Pour télécharger un torrent, le trafic réseau passe par un logiciel, BitTorrent, ou uTorrent par exemple, qui ne masque pas l’adresse IP, prévient la conseillère.

Pour qu’elle le soit, on peut utiliser un VPN qui, lui, va chiffrer tout le trafic réseau, donc celui également généré par un client de torrents, explique-t-elle.

Mais l’utilisation d’un VPN, un système qui forme un tunnel chiffré pour vos données et masque votre adresse IP, n’est toutefois pas une solution miracle, selon Vincent Tremblay : Après un certain temps, il est facile d’identifier les comportements des utilisateurs et utilisatrices sur le web, même avec un VPN.

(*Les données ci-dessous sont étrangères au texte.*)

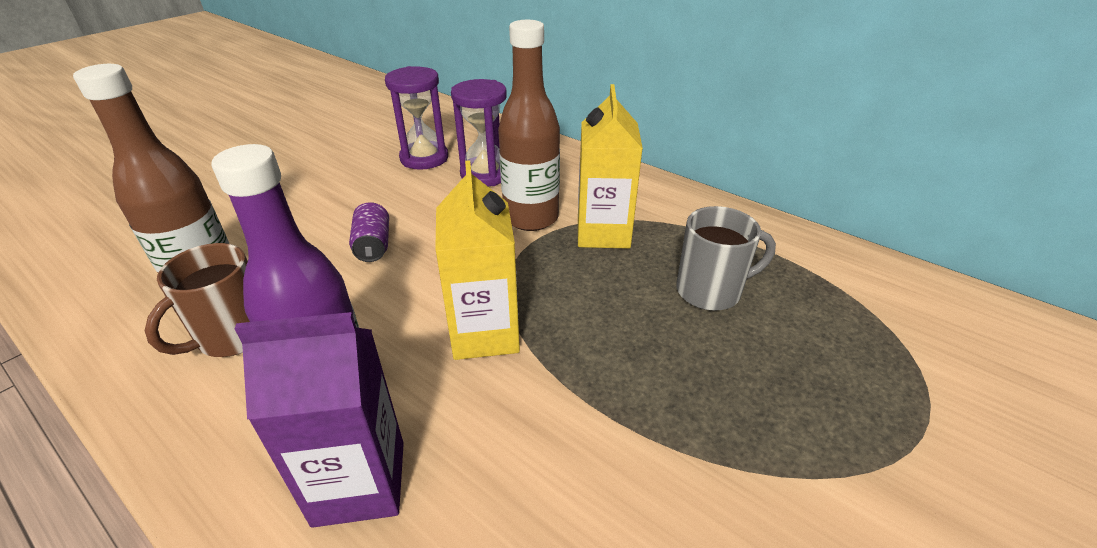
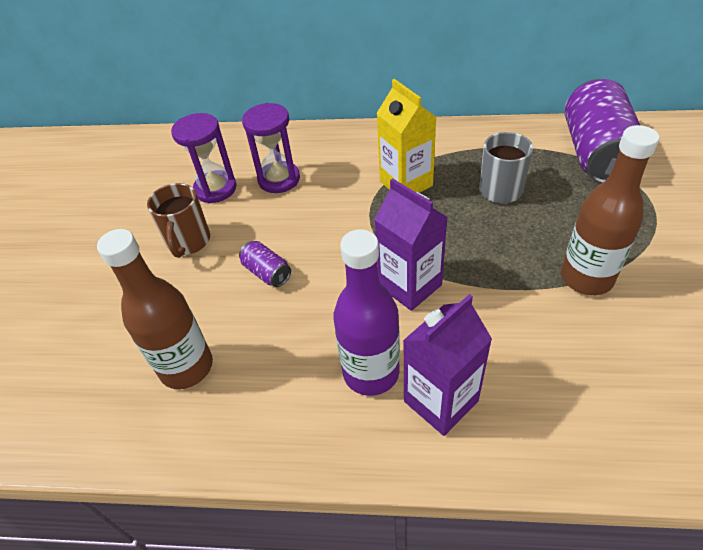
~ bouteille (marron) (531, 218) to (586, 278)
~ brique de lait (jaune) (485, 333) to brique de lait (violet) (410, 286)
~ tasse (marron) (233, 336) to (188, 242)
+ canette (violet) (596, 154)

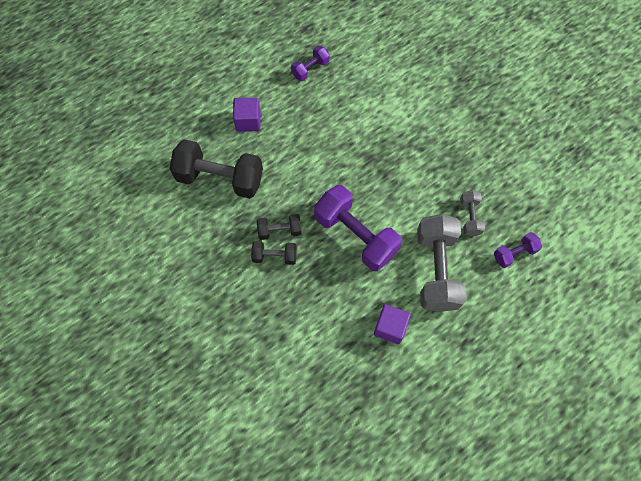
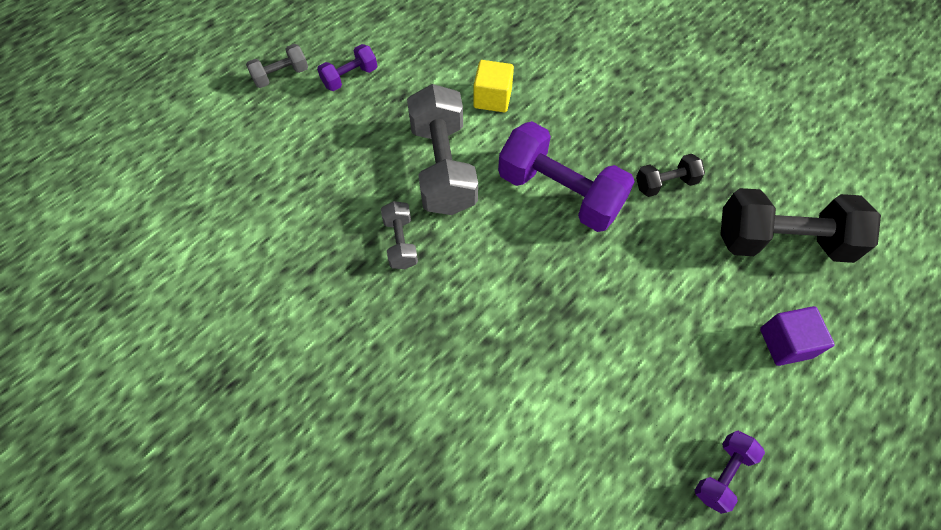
~ haltère (violet) (514, 253) to (350, 77)
- haltère (noir) (275, 256)
~ cube (violet) (390, 327) to cube (jaune) (492, 98)
+ haltère (gris) (281, 75)

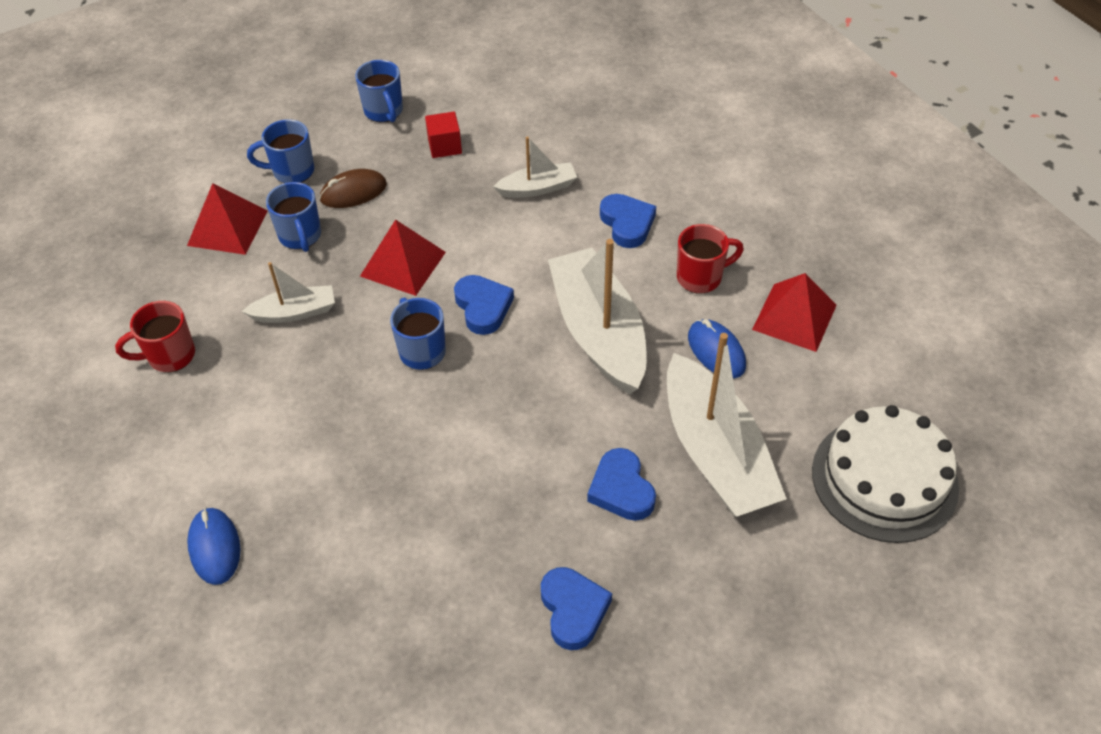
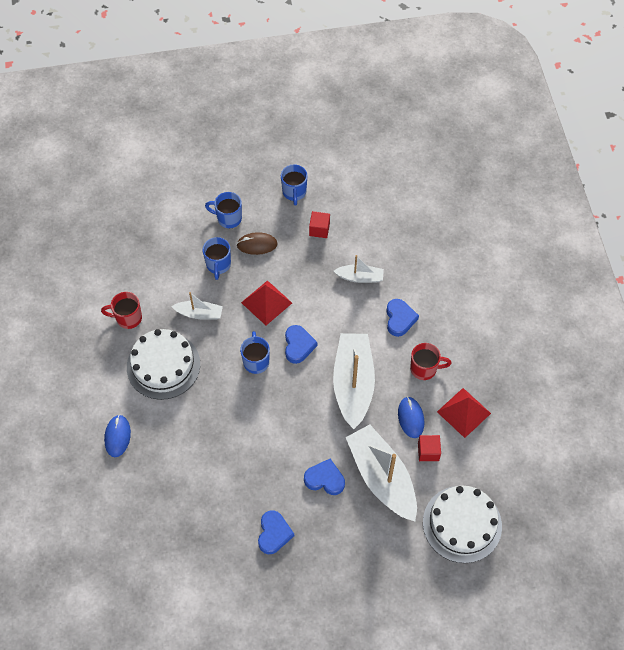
- pyramide (rouge) (227, 228)
~ bateau (blanc) (715, 453) = (382, 477) 150 degrees clockwise
~ cœur (bleu) (621, 489) = (325, 479) 105 degrees clockwise
+ gâteau (blanc) (163, 365)
+ cube (rouge) (428, 451)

L’internaute peut par exemple entrer un nom d’usager à répétition ou une autre donnée qui permet de relier [ses comportements en ligne] à son identité, pointe-t-il.

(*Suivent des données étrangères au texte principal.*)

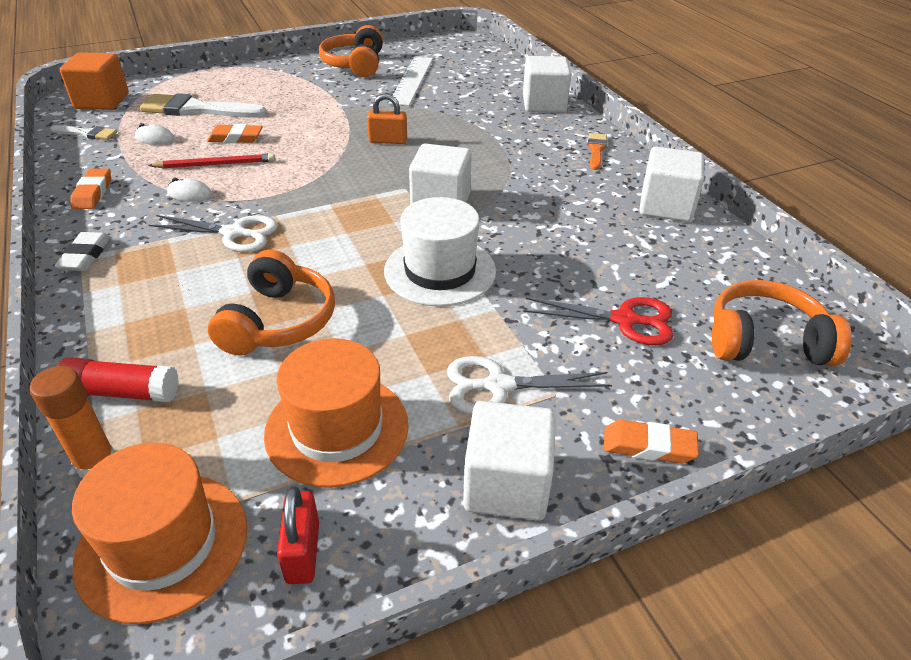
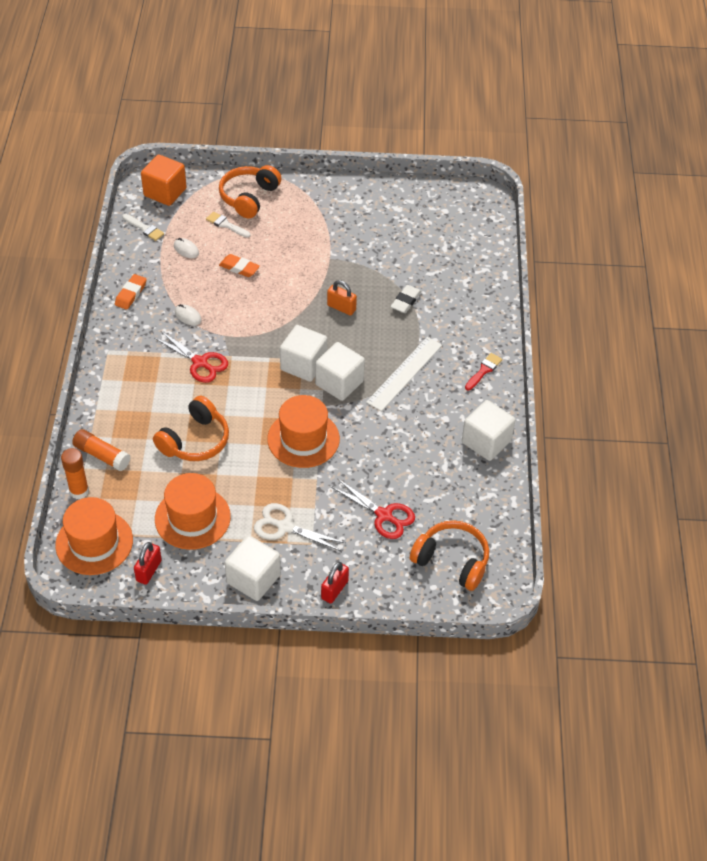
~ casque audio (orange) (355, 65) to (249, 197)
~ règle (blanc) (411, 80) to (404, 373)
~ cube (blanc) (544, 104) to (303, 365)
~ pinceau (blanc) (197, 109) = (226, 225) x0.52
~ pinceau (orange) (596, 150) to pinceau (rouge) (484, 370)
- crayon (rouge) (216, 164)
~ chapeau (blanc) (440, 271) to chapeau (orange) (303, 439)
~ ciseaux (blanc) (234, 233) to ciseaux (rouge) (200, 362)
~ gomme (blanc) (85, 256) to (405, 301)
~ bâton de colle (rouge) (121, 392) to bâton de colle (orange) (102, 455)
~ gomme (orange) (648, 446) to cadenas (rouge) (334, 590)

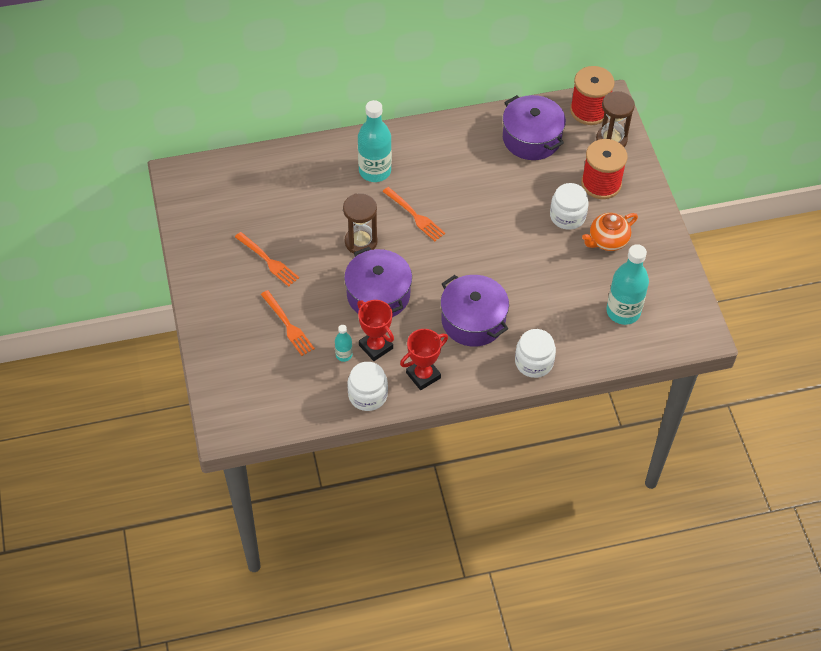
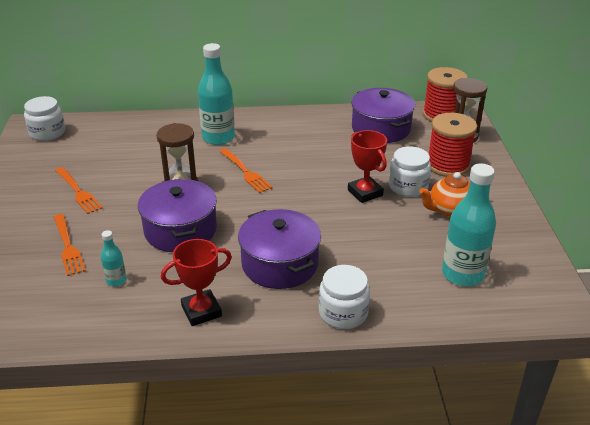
~ trophée (rouge) (376, 346) to (365, 193)
~ bocal (blanc) (368, 395) to (47, 133)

Et qu’est-ce qui te dit que l’entreprise derrière le VPN utilisé ne collabore pas avec les autorités ou ne revend pas les données de trafic? soulève l’analyste en cybersécurité.

Pour les personnes plus expérimentées en ligne, il existe des applications, telles Plex ou Jellyfin, qui permettent de se faire un Netflix maison. Les utilisateurs et utilisatrices de ces plateformes mettent sur pied leur propre bibliothèque de séries télé et de films piratés, qui peut être partagée aux internautes plus novices de leur entourage.

Dans la mesure où il ne s’agit pas d’une utilisation personnelle, comme il y a une forme de distribution, cette pratique pourrait être passible de sanctions pénales, selon Pierre Trudel, professeur à la Faculté de droit de l’Université de Montréal (UdeM).

Attention aux droits d’auteur

Qui dit torrents dit aussi violation de la propriété intellectuelle : le téléchargement de films et de séries télé par le biais de torrents ne verse pas de redevances aux créateurs et créatrices.

Il faut l’autorisation du détenteur de droits pour reproduire ou diffuser au public une œuvre, explique Pierre Trudel.

Vous pourriez donc recevoir une lettre par la poste de la part de votre fournisseur Internet qui vous met en garde contre le téléchargement de contenus illégaux.

Si ça arrive trop souvent, votre fournisseur Internet pourrait décider de couper le service et, par la suite, vous pourriez avoir de la difficulté à trouver un autre fournisseur, prévient Vincent Tremblay.

Questionnée à ce sujet, Bell a indiqué n’avoir trouvé aucune trace d’un tel événement au cours des dernières années, ajoutant qu’elle se conforme à la loi fédérale en transmettant les notifications des détenteurs de droits d’auteur aux clients concernés.

« Nous ne partageons pas les noms des clients, à moins qu'une décision de la cour ne nous y oblige. »

— Une citation de  Caroline Audet, relationniste média de Bell

Les titulaires de droits ne connaissent donc pas l’identité réelle de leur suspect, mais seulement l’adresse IP liée au téléchargement illégal. Bien que les fournisseurs d’accès à Internet ne révèlent pas l’identité du client ou de la cliente qui se cache derrière l’adresse IP, ils sont tenus par la loi de lui transmettre tout avis de piratage.

Au Canada, dans la mesure où ça reste un usage privé, c’est difficile de prétendre que c’est une violation du droit d’auteur, indique Pierre Trudel.